▸ Task statement:
Using the entries that follow, collect the lines where the word "HDQT" appears.

▸ The input:
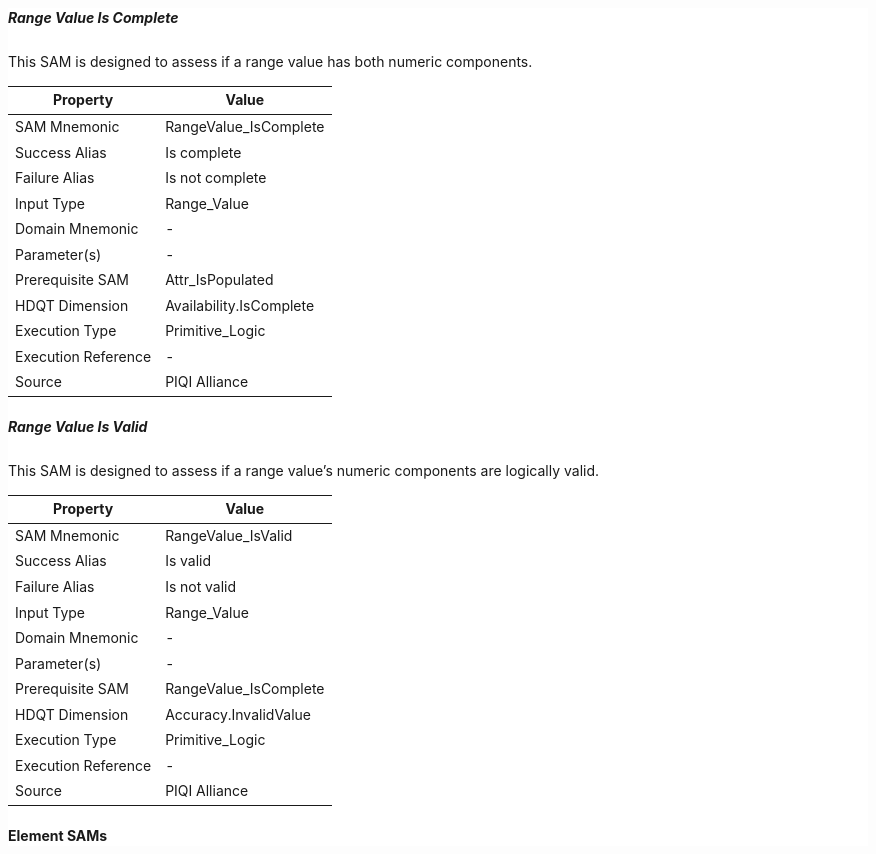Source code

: ##### Range Value Is Complete

This SAM is designed to assess if a range value has both numeric components.

| **Property** | **Value** |
| --- | --- |
| SAM Mnemonic | RangeValue_IsComplete |
| Success Alias | Is complete |
| Failure Alias | Is not complete |
| Input Type | Range_Value |
| Domain Mnemonic | \-  |
| Parameter(s) | \-  |
| Prerequisite SAM | Attr_IsPopulated |
| HDQT Dimension | Availability.IsComplete |
| Execution Type | Primitive_Logic |
| Execution Reference | \-  |
| Source | PIQI Alliance |

##### Range Value Is Valid

This SAM is designed to assess if a range value’s numeric components are logically valid.

| **Property** | **Value** |
| --- | --- |
| SAM Mnemonic | RangeValue_IsValid |
| Success Alias | Is valid |
| Failure Alias | Is not valid |
| Input Type | Range_Value |
| Domain Mnemonic | \-  |
| Parameter(s) | \-  |
| Prerequisite SAM | RangeValue_IsComplete |
| HDQT Dimension | Accuracy.InvalidValue |
| Execution Type | Primitive_Logic |
| Execution Reference | \-  |
| Source | PIQI Alliance |

#### Element SAMs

▸ Response to this exercise:
| HDQT Dimension | Availability.IsComplete |
| HDQT Dimension | Accuracy.InvalidValue |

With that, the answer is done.